Разработка безотмывочных методов криоконсервирования фракции ядросодержащих клеток кордовой крови,
в состав которой входит популяция гемопоэтических стволовых клеток-предшественников, является актуальной задачей
для их долгосрочного хранения. В работе использована технология криоконсервирования ядросодержащих клеток кордовой
крови, включающая выделение популяции клеток оригинальным методом двухэтапного центрифугирования, обработку
непроникающим криопротектором полиэтиленоксидом с м. м. 1500 (ПЭО-1500) и замораживание по двухэтапной программе.
Установлено, что данная технология позволяет сохранить более 72% CD45+- и 75% CD34+-клеток с показателями
жизнеспособности более 83 и 91% соответственно. При этом повышенное содержание активных форм кислорода
(в (42,7 ± 6,3)% клеток) на фоне высоких показателей количества клеток и их жизнеспособности может рассматриваться
как физиологичный ответ клеток на воздействие факторов криоконсервирования.

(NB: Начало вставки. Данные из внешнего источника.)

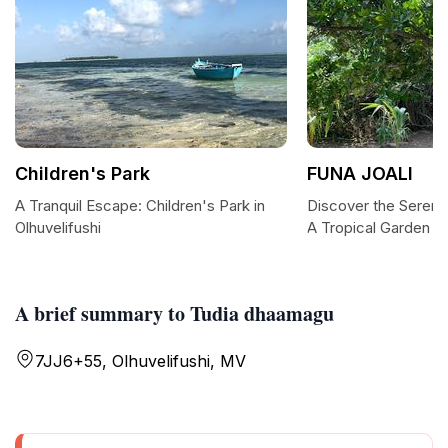
Children's Park
FUNA JOALI
A Tranquil Escape: Children's Park in
Discover the Sereni
Olhuvelifushi
A Tropical Garden 
A brief summary to Tudia dhaamagu
7JJ6+55, Olhuvelifushi, MV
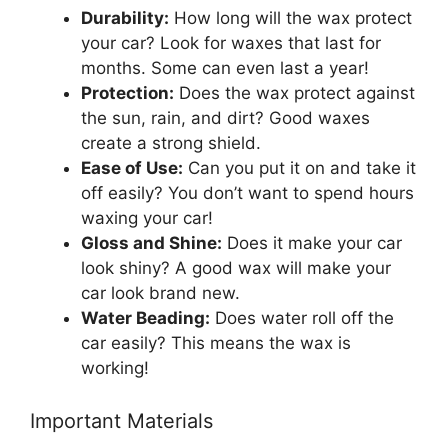
Durability:
How long will the wax protect
your car? Look for waxes that last for
months. Some can even last a year!
Protection:
Does the wax protect against
the sun, rain, and dirt? Good waxes
create a strong shield.
Ease of Use:
Can you put it on and take it
off easily? You don’t want to spend hours
waxing your car!
Gloss and Shine:
Does it make your car
look shiny? A good wax will make your
car look brand new.
Water Beading:
Does water roll off the
car easily? This means the wax is
working!
Important Materials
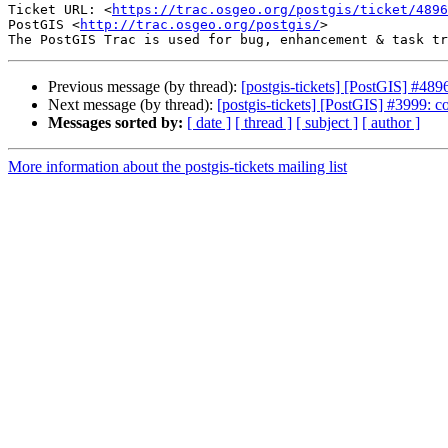
Ticket URL: <
https://trac.osgeo.org/postgis/ticket/4896
PostGIS <
http://trac.osgeo.org/postgis/
>

Previous message (by thread):
[postgis-tickets] [PostGIS] #489
Next message (by thread):
[postgis-tickets] [PostGIS] #3999: con
Messages sorted by:
[ date ]
[ thread ]
[ subject ]
[ author ]
More information about the postgis-tickets mailing list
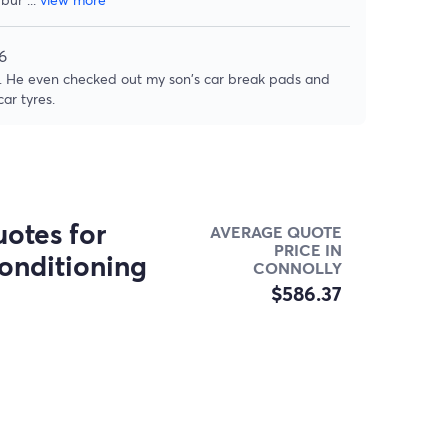
6
rk. He even checked out my son's car break pads and
ar tyres.
otes for
AVERAGE QUOTE
PRICE IN
onditioning
CONNOLLY
$586.37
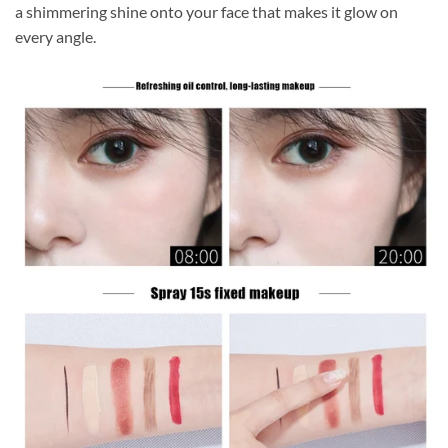
a shimmering shine onto your face that makes it glow on
every angle.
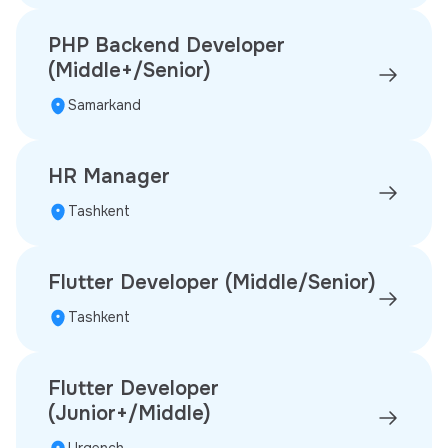
PHP Backend Developer
(Middle+/Senior)
Samarkand
HR Manager
Tashkent
Flutter Developer (Middle/Senior)
Tashkent
Flutter Developer
(Junior+/Middle)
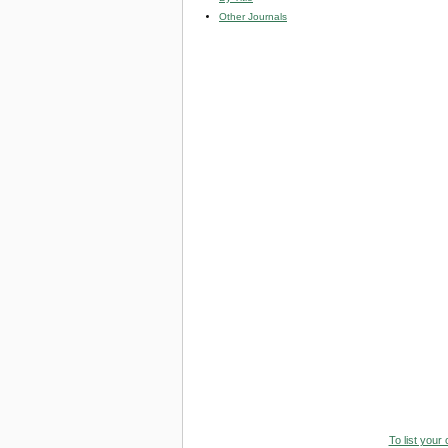
Other Journals
To list your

Розробка безвідмивних методів кріоконсервування фракції ядровмісних клітин кордової крові, до складу якої
входить популяція гемопоетичних стовбурових клітин-попередників, є актуальним завданням для їх довгострокового
зберігання. У роботі використовується технологія кріоконсервування ядровмісних клітин кордової крові, яка включає
виділення популяції клітин оригінальним методом двоетапного центрифугування, обробку непроникаючим кріопротектором
поліетиленоксидом із м. м. 1500 (ПЕО-1500) і заморожування за двоетапною програмою. Встановлено, що представлена
технологія дозволяє зберегти більше 72% CD45+- та 75% CD34+-клітин із показниками життєздатності більше 83 і 91%
відповідно. При цьому підвищений вміст активних форм кисню (в (42,7 ± 6,3)% клітин) при високих показниках кількості
клітин та їх життєздатності може розглядатися як фізіологічна відповідь клітин на вплив факторів кріоконсервування.
Development of wash-free cryopreservation methods for cord blood nucleated cell fraction, including the population
of hematopoietic stem/progenitor cells, is an actual task for their long-term storage. Present investigation involved the technique of
cord blood nucleated cells cryopreservation, comprising the isolation of cell population by the original two-step centrifugation method,
the treatment with non-penetrating cryoprotectant polyethylene oxide with molecular weight of 1500 (PEO-1500) and freezing by the
two-step program. This technique enabled to preserve more than 72% CD45+ and 75% CD34+ cells with the viability indices of
correspondingly 83 and 91% and higher. Herewith, an increased content of reactive oxygen species (42.7 ± 6.3%) on the background
of high cell number and their viability may be considered as a cells’ physiological response to the effect of cryopreservation factors.